Barbie’s best friend
To Mary Meins, Barbies are more than dolls.
“They’re works of art,” she said.
And the toys’ outfits serve as historical references of the past six decades.
“That’s what the trends were. That’s what people were wearing,” she said.
Meins’ fascination with Barbie is one reason she has 1,700 dolls packing her basement.
“They’re not all Barbies,” she is quick to point out. But most of them are. The former Port Washington resident now living in Sheboygan once topped out at around 2,500 dolls. She sold 400 last year.“eBay has been a godsend,” she said.
Meins is as interested in the history of Barbie — she can tell story after story about its reluctant development by Mattel due to the lack of female engineers off the top of her head — as she is the dolls themselves.
Meins started when she bought two dolls with her birthday money when she was 8. She still has them, a 1961 model with a bubble cut and a red and white one with a ponytail.
“I took care of my toys. The rule in our house was if you wreck it, you don’t get another one,” she said.
The dolls are now worth hundreds or thousands of dollars each, but Meins remembers when that wasn’t the case.
“I have a Ben Franklin sticker on mine that says $2.89,” she said.
Meins has always loved dolls. “There wasn’t a time I didn’t,” she said.
She got into collecting dolls when, on her walks to and from her job at Port Washington State Bank, she passed a doll in the Ben Franklin store window. She finally broke down and bought it.
It was only the beginning.
“I didn’t know when I started this how out of control it was going to get,” she said. “It’s an addiction. It truly is an addiction.”
Meins remembers a different world decades ago. When girls played with dolls back then, she said, they weren’t concerned about her body image, unlike today.
“It was a toy. She looked good in the clothes,” she said.
Meins’ dolls come from various sources, from a Gibson estate sale to a magazine called Barbie Bazaar. She would send requests to vendors in the publication and receive catalogs.
It wasn’t until 1988 when Mattel finally got wind that a number of Barbie collectors existed, Meins said. A holiday edition Barbie that was marketed more toward adults flew off the shelves.
One day while searching for the best Barbie at Walmart in Sheboygan, Meins encountered a woman doing the same thing. The two became longtime friends.
At a Gibson estate sale, Meins met a woman who wanted to start a doll club. The Central Wisconsin Fashion Doll Club — avoiding the Barbie name for trademark purposes — was born. Eight to 12 members meet quarterly with different themes.
“It’s like kindergarten. We do show and tell. If you found something spectacular, you show that,” Meins said.
Meins at one point was listed on Mattel’s website as a member of its Barbie Collector Club, which is how she came to purchase her most expensive doll. A woman in Grafton had a 1959 doll — the first year Barbie was made — and was looking to sell it. She contacted Meins out of the blue a few years ago.
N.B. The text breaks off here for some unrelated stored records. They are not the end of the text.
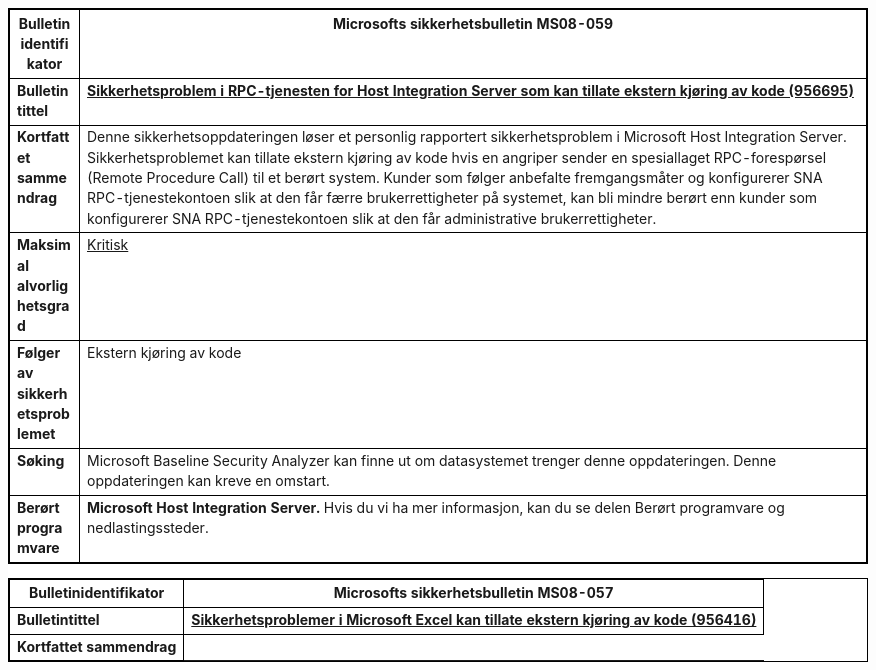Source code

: 
<table style="border:1px solid black;">
<thead>
<tr class="header">
<th style="border:1px solid black;">Bulletinidentifikator</th>
<th style="border:1px solid black;">Microsofts sikkerhetsbulletin MS08-059</th>
</tr>
</thead>
<tbody>
<tr class="odd">
<td style="border:1px solid black;"><strong>Bulletintittel</strong></td>
<td style="border:1px solid black;"><a href="http://go.microsoft.com/fwlink/?linkid=125712"><strong>Sikkerhetsproblem i RPC-tjenesten for Host Integration Server som kan tillate ekstern kjøring av kode (956695)</strong></a></td>
</tr>
<tr class="even">
<td style="border:1px solid black;"><strong>Kortfattet sammendrag</strong></td>
<td style="border:1px solid black;">Denne sikkerhetsoppdateringen løser et personlig rapportert sikkerhetsproblem i Microsoft Host Integration Server. Sikkerhetsproblemet kan tillate ekstern kjøring av kode hvis en angriper sender en spesiallaget RPC-forespørsel (Remote Procedure Call) til et berørt system. Kunder som følger anbefalte fremgangsmåter og konfigurerer SNA RPC-tjenestekontoen slik at den får færre brukerrettigheter på systemet, kan bli mindre berørt enn kunder som konfigurerer SNA RPC-tjenestekontoen slik at den får administrative brukerrettigheter.</td>
</tr>
<tr class="odd">
<td style="border:1px solid black;"><strong>Maksimal alvorlighetsgrad</strong></td>
<td style="border:1px solid black;"><a href="http://go.microsoft.com/fwlink/?linkid=21140">Kritisk</a></td>
</tr>
<tr class="even">
<td style="border:1px solid black;"><strong>Følger av sikkerhetsproblemet</strong></td>
<td style="border:1px solid black;">Ekstern kjøring av kode</td>
</tr>
<tr class="odd">
<td style="border:1px solid black;"><strong>Søking</strong></td>
<td style="border:1px solid black;">Microsoft Baseline Security Analyzer kan finne ut om datasystemet trenger denne oppdateringen. Denne oppdateringen kan kreve en omstart.</td>
</tr>
<tr class="even">
<td style="border:1px solid black;"><strong>Berørt programvare</strong></td>
<td style="border:1px solid black;"><strong>Microsoft Host Integration Server.</strong> Hvis du vi ha mer informasjon, kan du se delen Berørt programvare og nedlastingssteder.</td>
</tr>
</tbody>
</table>


<table style="border:1px solid black;">
<thead>
<tr class="header">
<th style="border:1px solid black;">Bulletinidentifikator</th>
<th style="border:1px solid black;">Microsofts sikkerhetsbulletin MS08-057</th>
</tr>
</thead>
<tbody>
<tr class="odd">
<td style="border:1px solid black;"><strong>Bulletintittel</strong></td>
<td style="border:1px solid black;"><a href="http://go.microsoft.com/fwlink/?linkid=124653"><strong>Sikkerhetsproblemer i Microsoft Excel kan tillate ekstern kjøring av kode (956416)</strong></a></td>
</tr>
<tr class="even">
<td style="border:1px solid black;"><strong>Kortfattet sammendrag</strong></td>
Meins did research on the doll’s value and ended up buying it.
The price tag? $4,000.
Meins’ husband Tim approved of the sale, reminding his wife that she had wanted that doll since she was a child.
“He’s a sweetheart,” she said. “I felt guilty spending that much money for weeks, but I got over it.”
The doll today would go for about $5,000, she said.
The most expensive doll Meins ever sold was $300 online. She is keeping her more valuable vintage dolls.
“I’m very attached to most of them,” she said of her dolls.
Meins has some accessories, including a cardboard Barbie house, but collecting houses takes up too much space. She has several cars and Ken dolls. Manufacturing of Ken stopped for a short time in the mid-1960s due to low sales. Most girls, she said, had their G.I. Joe dolls dating Barbie instead.
Barbie never married Ken, but her doll friends Midge and Alan were married in 1991. The Barbie family also includes her younger sister Skipper and British cousin Francie.
Meins has versions of another less successful doll, Darci, which was made by Kenner from 1978-1980.
But it’s the Barbie story that enthralls Meins the most. She has more than 90 reference books on Mattel with stories of early inspiration for the doll from Germany and manufacturing it overseas.
Barbie, Meins said, has been Mattel’s best seller and the world’s best-selling doll. Bratz, American Girl and Cabbage Patch dolls all had their runs but never had the staying power.
Meins will share some of her and Mattel’s story at 6 p.m. Tuesday, Nov. 19, at the Cedar Grove Public Library.